Qualitative examination of available studies
The effects of the target drug at different doses are obtained from available studies. The dose-response relationship will be identified and extrapolation is often required to make inferences about the dose levels below the range of data collected.Animal studies
are conducted when the data collected from qualitative examination of available studies is scarce. It is for expanding the range of doses. Also, animal studies allow the manipulation of the study design, such as the age and gender of treated animals. Animal study is therefore less susceptible to the influences of confounders than observational studies and therefore contributes to a more rigorous dose-response assessment.

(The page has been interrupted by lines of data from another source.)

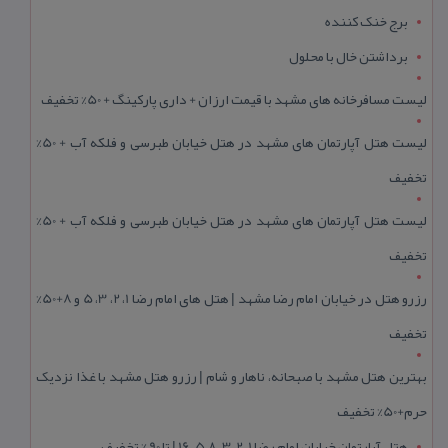
برج خنک کننده
برداشتن خال با محلول
لیست مسافرخانه های مشهد با قیمت ارزان + داری پارکینگ + 50% تخفیف
لیست هتل آپارتمان های مشهد در هتل خیابان طبرسی و فلکه آب + 50%
تخفیف
لیست هتل آپارتمان های مشهد در هتل خیابان طبرسی و فلکه آب + 50%
تخفیف
رزرو هتل در خیابان امام رضا مشهد | هتل‌ های امام رضا 1، 2، 3، 5 و 8+50%
تخفیف
بهترین هتل مشهد با صبحانه، ناهار و شام | رزرو هتل مشهد با غذا نزدیک
حرم+50% تخفیف
هتل آپارتمان خیابان امام رضا 1، 2، 3، 5،8 ،16 | تا 90 % تخفیف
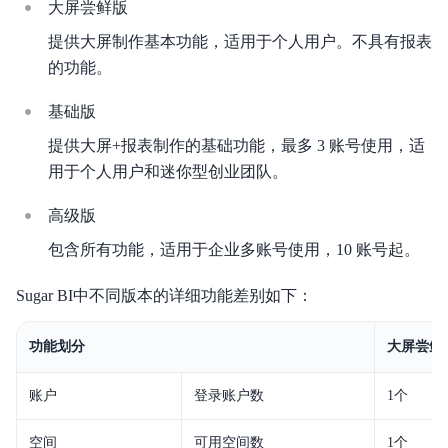
大屏尝鲜版
提供大屏制作基本功能，适用于个人用户。不具有报表
更新日志
的功能。
产品介绍
基础版
产品定价
提供大屏+报表制作的基础功能，最多 3 账号使用，适
用于个人用户和迷你型创业团队。
快速入门
高级版
操作指南
包含所有功能，适用于企业多账号使用，10 账号起。
典型实践
Sugar BI中不同版本的详细功能差别如下：
私有部署
功能划分
大屏尝鲜
视频专区
账户
登录账户数
1个
常见问题
联系我们
空间
可用空间数
1个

As the assessed animals exhibit variation in characteristics with humans such as body size, extrapolation should be carried out to estimate the dose-response relationship in humans.A common animal study is repeated dose toxicity testing. The participating species are divided into 4 groups, receiving placebo, low dose, mid-dose and high dose of the drugs respectively. Within the same group, the same dose is given on a daily basis for a specified period, such as 28 days or 90 days. Subsequent to the specified period, necropsy or tissue samples collection allows identification of the dose levels bring about certain effects and therefore establishment of NOAEL and LOAEL.
Significance
The threshold doses such as NOAEL, LOAEL and NOEL are essential values in risk assessment. The maximum safe starting doses of different drugs can be obtained from them prior to human clinical trials. Another application is to assess the safe dose for chronic exposure. They are utilized to estimate the daily exposure which does not induce detrimental effects in humans in their lifetime, which is also known as the reference dose.The variations between different species and the extrapolation of dose-response relationship generated from animal studies to that for humans introduce uncertainties into the analysis of dose-response. Humans also manifest intra-variation of sensitivity towards a particular substance among the population. As a result, 10-fold uncertainty factors are applied to convert NOAEL to the reference dose. The UFinter and UFintra account for the inter- and intra-species variation respectively.